Leben in Innenräumen führt zu einem Vitamin-D-Mangel
Schuld am Mangel ist die moderne Lebensweise überwiegend in Innenräumen. Wir sind schlichtweg zu wenig an der Sonne, um die UV-indizierte endogene Vitamin-D-Synthese in der Haut ausreichend zu stimulieren. Experten empfehlen daher Büromenschen als im Sommer ausreichende Maßnahme, die Mittagspause konsequent auch dazu zu nutzen, um an möglichst vielen Sonnentagen für 10 bis 30 Minuten ins Freie oder auch nur ans offene Fenster zu gehen, um wenigstens Gesicht, Hals und Hände der Sonne auszusetzen. UV-filternde Sonnenschutzmittel seien dabei kontraproduktiv und auch aus dermatologischer Sicht für diese kurze Expositionszeit völlig unnötig, sagte Worm.
Von Mitte Oktober bis Mitte März sind in unseren Breiten selbst zur Mittagszeit die Einfallswinkel der Sonnenstrahlen zu flach, um eine nennenswerte Vitamin D-Synthese zu stimulieren. Unsere übliche Ernährung kann dies nicht kompensieren, außer man äße täglich fetten Wildfisch.
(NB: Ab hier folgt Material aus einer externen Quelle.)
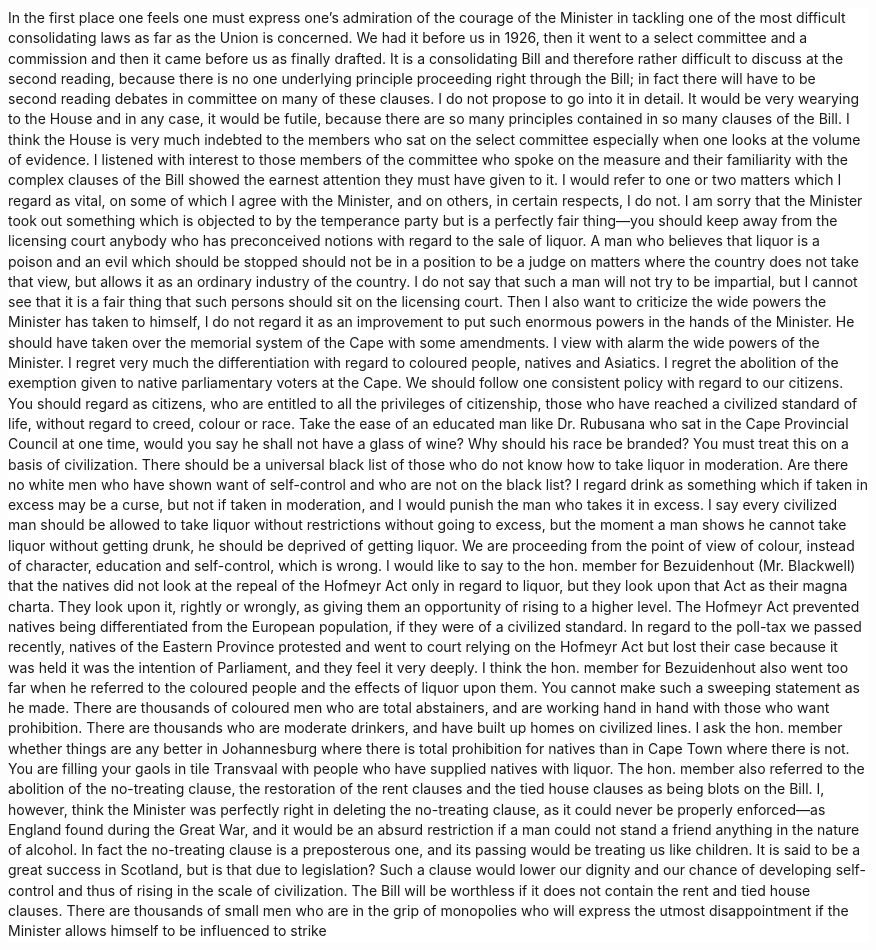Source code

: <p>In the first place one feels one must express one&#x2019;s admiration of the courage of the Minister in tackling one of the most difficult consolidating laws as far as the Union is concerned. We had it before us in 1926, then it went to a select committee and a commission and then it came before us as finally drafted. It is a consolidating Bill and therefore rather difficult to discuss at the second reading, because there is no one underlying principle proceeding right through the Bill; in fact there will have to be second reading debates in committee on many of these clauses. I do not propose to go into it in detail. It would be very wearying to the House and in any case, it would be futile, because there are so many principles contained in so many clauses of the Bill. I think the House is very much indebted to the members who sat on the select committee especially when one looks at the volume of evidence. I listened with interest to those members of the committee who spoke on the measure and their familiarity with the complex clauses of the Bill showed the earnest attention they must have given to it. I would refer to one or two matters which I regard as vital, on some of which I agree with the Minister, and on others, in certain respects, I do not. I am sorry that the Minister took out something which is objected to by the temperance party but is a perfectly fair thing&#x2014;you should keep away from the licensing court anybody who has preconceived notions with regard to the sale of liquor. A man who believes that liquor is a poison and an evil which should be stopped should not be in a position to be a judge on matters where the country does not take that view, but allows it as an ordinary industry of the country. I do not say that such a man will not try to be impartial, but I cannot see that it is a fair thing that such persons should sit on the licensing court. Then I also want to criticize the wide powers the Minister has taken to himself, I do not regard it as an improvement to put such enormous powers in the hands of the Minister. He should have taken over the memorial system of the Cape with some amendments. I view with alarm the wide powers of the Minister. I regret very much the differentiation with regard to coloured people, natives and Asiatics. I regret the abolition of the exemption given to native parliamentary voters at the Cape. We should follow one consistent policy with regard to our citizens. You should regard as citizens, who are entitled to all the privileges of citizenship, those who have reached a civilized standard of life, without regard to creed, colour or race. Take the ease of an educated man like Dr. Rubusana who sat in the Cape Provincial Council at one time, would you say he shall not have a glass of wine? Why should his race be branded? You must treat this on a basis of civilization. There should be a universal black list of those who do not know how to take liquor in moderation. Are there no white men who have shown want of self-control and who are not on the black list? I regard drink as something which if taken in excess may be a curse, but not if taken in moderation, and I would punish the man who takes it in excess. I say every civilized man should be allowed to take liquor without restrictions without going to excess, but the moment a man shows he cannot take liquor without getting drunk, he should be deprived of getting liquor. We are proceeding from the point of view of colour, instead of character, education and self-control, which is wrong. I would like to say to the hon. member for Bezuidenhout (Mr. Blackwell) that the natives did not look at the repeal of the Hofmeyr Act only in regard to liquor, but they look upon that Act as their magna charta. They look upon it, rightly or wrongly, as giving them an opportunity of rising to a higher level. The Hofmeyr Act prevented natives being differentiated from the European population, if they were of a civilized standard. In regard to the poll-tax we passed recently, natives of the Eastern Province protested and went to court relying on the Hofmeyr Act but lost their case because it was held it was the intention of Parliament, and they feel it very deeply. I think the hon. member for Bezuidenhout also went too far when he referred to the coloured people and the effects of liquor upon them. You cannot make such a sweeping statement as he made. There are thousands of coloured men who are total abstainers, and are working hand in hand with those who want prohibition. There are <span class="col_493-494" refersTo="page_0313"/>thousands who are moderate drinkers, and have built up homes on civilized lines. I ask the hon. member whether things are any better in Johannesburg where there is total prohibition for natives than in Cape Town where there is not. You are filling your gaols in tile Transvaal with people who have supplied natives with liquor. The hon. member also referred to the abolition of the no-treating clause, the restoration of the rent clauses and the tied house clauses as being blots on the Bill. I, however, think the Minister was perfectly right in deleting the no-treating clause, as it could never be properly enforced&#x2014;as England found during the Great War, and it would be an absurd restriction if a man could not stand a friend anything in the nature of alcohol. In fact the no-treating clause is a preposterous one, and its passing would be treating us like children. It is said to be a great success in Scotland, but is that due to legislation? Such a clause would lower our dignity and our chance of developing self-control and thus of rising in the scale of civilization. The Bill will be worthless if it does not contain the rent and tied house clauses. There are thousands of small men who are in the grip of monopolies who will express the utmost disappointment if the Minister allows himself to be influenced to strike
Wer deshalb in den Sommermonaten nicht genügend Vitamin-D-Reserven aufgebaut hat, um auch die längste Zeit des Winters mit 25VitD-Blutspiegeln von über 20 bis 30 ng/ml zu überstehen, ist eigentlich auf eine Ergänzung angewiesen. Worm rät zur Prävention eines winterlichen Vitamin-D-Mangels bei gesunden Erwachsenen zu Einnahmedosen von täglich 800 bis 2000 I.E. Vitamin D3. Die Langzeitverträglichkeit entsprechend hoher Dosen sei erwiesen. Bei Ausgangswerten von deutlich unter 30 ng/ml 25VitD im Blut kämen auch acht- bis zwölfwöchige Stoßtherapien mit wöchentlich bis zu 50 000 I .E. Vitamin D2 infrage. Die Verordnung und Überwachung der Einnahme einschließlich wiederholter Vitamin- D-Spiegelmessungen sollten dabei in der Hand eines Arztes liegen (IGeL-Leistung). Um das aktuelle Wissen zu Vitamin D und seinem gesundheitsförderlichen Potenzial in eine breite Öffentlichkeit zu tragen, hat Worm ein laienverständliches Buch geschrieben, das aber auch vielen Ärzten Neues und Diskussionswürdiges zum Thema Vitamin D bieten dürfte.
Nicolai Worm: Heilkraft D - Wie das Sonnenvitamin vor Herzinfarkt, Krebs und anderen Zivilisationskrankheiten schützt, Systemed Verlag 2009, 15,95 Euro.